New research indicates that using AI in mortgage lending could lead to discrimination against Black applicants, but a surprisingly simple fix may mitigate this bias.
In an experiment, Lehigh University researchers found that leading commercial large language models (LLMs) consistently recommended denying more loans and charging higher interest rates to Black applicants compared to otherwise identical white applicants. This discovery is particularly concerning given the long-standing racial disparities in homeownership.
Historical biases
“These findings suggest that LLMs are learning from the historical data they are trained on, which likely includes a legacy of racial disparities in mortgage lending, and may be incorporating racial bias triggers from other contexts,” the researchers explain.
The study used real mortgage application data from the 2022 Home Mortgage Disclosure Act (HMDA) dataset, creating 6,000 experimental loan applications by manipulating race and credit score variables. The results were striking: Black applicants faced higher barriers to homeownership, even when their financial profiles were the same as white applicants.
When using OpenAI’s GPT-4 Turbo LLM, the study found that Black applicants would need credit scores about 120 points higher than white applicants to achieve the same approval rate and around 30 points higher to secure the same interest rate. Hispanic applicants also faced bias, though generally to a lesser extent.
Bias was most pronounced in “riskier” applications—those with low credit scores, high debt-to-income ratios, or high loan-to-value ratios.
Consistent biases
The researchers tested various LLMs, including OpenAI’s GPT 3.5 Turbo and GPT 4, Anthropic’s Claude models, and Meta’s Llama models. While bias in interest rate recommendations was consistent across models, approval rates varied significantly. ChatGPT 3.5 Turbo showed the highest level of discrimination, whereas ChatGPT 4 (2023) exhibited almost none.
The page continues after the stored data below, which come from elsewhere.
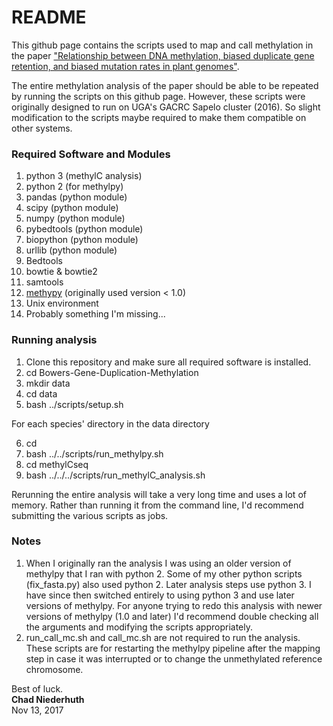 # README

This github page contains the scripts used to map and call methylation in the paper ["Relationship between DNA methylation, biased duplicate gene retention, and biased mutation rates in plant genomes"]().

The entire methylation analysis of the paper should be able to be repeated by running the scripts on this github page. However, these scripts were originally designed to run on UGA's GACRC Sapelo cluster (2016). So slight modification to the scripts maybe required to make them compatible on other systems.

### Required Software and Modules

1. python 3 (methylC analysis)
2. python 2 (for methylpy)
2. pandas (python module)
3. scipy (python module)
4. numpy (python module)
5. pybedtools (python module)
6. biopython (python module)
7. urllib (python module)
8. Bedtools
9. bowtie & bowtie2
10. samtools
11. [methypy](https://github.com/yupenghe/methylpy) (originally used version < 1.0)
12. Unix environment
13. Probably something I'm missing...

### Running analysis

1. Clone this repository and make sure all required software is installed.
2. cd Bowers-Gene-Duplication-Methylation
3. mkdir data
4. cd data
5. bash ../scripts/setup.sh

For each species' directory in the data directory

6. cd <species dir>
7. bash ../../scripts/run_methylpy.sh
8. cd methylCseq
9. bash ../../../scripts/run_methylC_analysis.sh

Rerunning the entire analysis will take a very long time and uses a lot of memory. Rather than running it from the command line, I'd recommend submitting the various scripts as jobs.

### Notes

1. When I originally ran the analysis I was using an older version of methylpy that I ran with python 2. Some of my other python scripts (fix_fasta.py) also used python 2. Later analysis steps use python 3. I have since then switched entirely to using python 3 and use later versions of methylpy. For anyone trying to redo this analysis with newer versions of methylpy (1.0 and later) I'd recommend double checking all the arguments and modifying the scripts appropriately.
2. run_call_mc.sh and call_mc.sh are not required to run the analysis. These scripts are for restarting the methylpy pipeline after the mapping step in case it was interrupted or to change the unmethylated reference chromosome. 

Best of luck.  
**Chad Niederhuth**  
Nov 13, 2017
“It’s surprising to see racial bias, given the significant efforts by LLM creators to reduce bias and the strict regulations on fair lending,” the researchers note. They point out that the models’ training data likely includes federal regulations prohibiting the use of race in lending decisions.
However, the study revealed an unexpected solution: instructing the LLMs to avoid bias in their decisions. When explicitly told to ignore race, the racial bias nearly disappeared.
“It didn’t just reduce the bias; it almost completely eliminated it,” the authors conclude.